Database
    🗄️Database

    Amazon DynamoDB

    Fast, flexible NoSQL database with single-digit millisecond latency

    Imagine a massive spreadsheet that can handle millions of rows and thousands of people reading and writing to it simultaneously, and every lookup takes less than 10 milliseconds, faster than you can blink. That's DynamoDB. Unlike traditional databases where you design tables with rigid columns, DynamoDB is flexible; each row (item) can have different attributes. You organize data by a partition key (like a filing cabinet drawer) and optionally a sort key (like tabs within that drawer). Need to find something? Give DynamoDB the key, and it retrieves it in milliseconds, no matter if you have 10 rows or 10 billion. It's like having a librarian who's memorized the location of every book and can fetch any one in the blink of an eye, even if the library is the size of a city.
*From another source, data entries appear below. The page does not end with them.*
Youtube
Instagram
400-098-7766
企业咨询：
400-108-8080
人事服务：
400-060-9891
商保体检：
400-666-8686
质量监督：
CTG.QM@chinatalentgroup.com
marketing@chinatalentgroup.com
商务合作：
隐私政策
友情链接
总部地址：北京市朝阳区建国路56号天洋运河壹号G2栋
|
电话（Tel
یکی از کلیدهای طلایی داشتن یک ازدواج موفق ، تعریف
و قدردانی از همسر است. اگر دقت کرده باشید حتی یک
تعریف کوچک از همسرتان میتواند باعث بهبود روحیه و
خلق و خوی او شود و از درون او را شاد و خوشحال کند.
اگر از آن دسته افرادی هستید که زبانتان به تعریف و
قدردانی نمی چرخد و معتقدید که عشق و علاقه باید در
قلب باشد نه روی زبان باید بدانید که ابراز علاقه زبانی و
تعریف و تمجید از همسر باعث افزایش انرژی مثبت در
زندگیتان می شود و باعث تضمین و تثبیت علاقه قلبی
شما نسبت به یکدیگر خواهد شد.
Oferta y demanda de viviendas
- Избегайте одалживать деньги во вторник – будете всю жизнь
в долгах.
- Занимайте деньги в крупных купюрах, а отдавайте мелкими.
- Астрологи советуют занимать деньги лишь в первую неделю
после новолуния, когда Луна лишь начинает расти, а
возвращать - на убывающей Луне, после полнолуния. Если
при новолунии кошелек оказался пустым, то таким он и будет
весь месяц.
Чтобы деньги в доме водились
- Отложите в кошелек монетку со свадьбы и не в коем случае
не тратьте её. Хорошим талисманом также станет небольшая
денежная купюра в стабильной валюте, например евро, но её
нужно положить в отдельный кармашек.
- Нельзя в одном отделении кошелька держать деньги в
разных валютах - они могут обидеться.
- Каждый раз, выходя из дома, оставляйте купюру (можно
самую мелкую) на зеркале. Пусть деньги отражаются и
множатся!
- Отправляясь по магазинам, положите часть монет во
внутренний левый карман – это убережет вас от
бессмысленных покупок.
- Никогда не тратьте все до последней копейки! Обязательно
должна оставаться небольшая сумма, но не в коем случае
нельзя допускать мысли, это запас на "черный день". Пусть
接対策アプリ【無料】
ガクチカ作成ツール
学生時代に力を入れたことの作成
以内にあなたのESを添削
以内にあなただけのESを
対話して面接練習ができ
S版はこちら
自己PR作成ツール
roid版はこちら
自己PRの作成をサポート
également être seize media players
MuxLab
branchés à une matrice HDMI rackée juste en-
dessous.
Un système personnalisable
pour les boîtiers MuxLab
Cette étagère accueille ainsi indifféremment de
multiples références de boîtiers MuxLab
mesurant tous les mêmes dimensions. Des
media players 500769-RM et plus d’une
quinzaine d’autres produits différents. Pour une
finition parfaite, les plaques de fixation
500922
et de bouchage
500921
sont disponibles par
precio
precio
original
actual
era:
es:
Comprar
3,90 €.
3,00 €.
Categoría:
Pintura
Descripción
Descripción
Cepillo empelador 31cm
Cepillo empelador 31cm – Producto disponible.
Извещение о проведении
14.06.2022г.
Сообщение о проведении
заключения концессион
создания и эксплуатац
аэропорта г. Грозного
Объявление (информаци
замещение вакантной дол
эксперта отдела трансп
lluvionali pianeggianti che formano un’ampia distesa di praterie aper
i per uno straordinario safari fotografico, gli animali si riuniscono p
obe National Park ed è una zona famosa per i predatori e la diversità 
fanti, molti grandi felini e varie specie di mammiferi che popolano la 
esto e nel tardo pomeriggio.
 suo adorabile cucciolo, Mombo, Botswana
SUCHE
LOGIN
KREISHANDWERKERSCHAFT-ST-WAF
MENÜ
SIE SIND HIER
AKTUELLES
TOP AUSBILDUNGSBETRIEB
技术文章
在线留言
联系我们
    DynamoDB is a fully managed NoSQL database that stores data as items (rows) in tables, with each item containing attributes (key-value pairs). You define a partition key (required) and optionally a sort key (together forming the primary key). DynamoDB distributes data across partitions based on the partition key hash; this enables horizontal scaling. You choose between on-demand (pay per request) or provisioned capacity (specify read/write units).

    Key Capabilities

    Key features: Global Secondary Indexes (GSI) and Local Secondary Indexes (LSI) enable querying on non-key attributes. DynamoDB Streams capture item-level changes for event-driven architectures. Point-in-time recovery and on-demand backups protect data.

    Gotchas & Constraints

    Gotcha #1: Hot partitions; if your partition key has low cardinality (e.g., status='active' for 90% of items), you'll overload specific partitions, causing throttling. Use high-cardinality keys like user_id or order_id. Gotcha #2: GSIs are eventually consistent by default and consume separate read/write capacity; under-provisioning GSIs causes throttling even if the base table has capacity. Constraints: Item size limited to 400KB; queries return max 1MB per request (use pagination for more). Strongly consistent reads cost 2x eventually consistent reads.

    A mobile gaming company stores player profiles, game sessions, and leaderboards for 10 million active users. They use DynamoDB with partition key user_id and sort key timestamp for game sessions, enabling fast queries like 'get all sessions for user X' or 'get user X's last 10 sessions.' For leaderboards, they create a GSI with partition key game_level and sort key score, allowing queries like 'top 100 players for level 5.' During a new game launch, traffic spikes 10x; DynamoDB auto-scales from 1,000 WCU to 10,000 WCU in minutes without downtime. They enable DynamoDB Streams to trigger Lambda functions that update real-time analytics in ElastiCache and send push notifications via SNS when players achieve milestones. Point-in-time recovery protects against accidental deletes.

    The Result

    sub-10ms latency at any scale, zero database administration, and 60% cost savings vs. managing RDS with read replicas.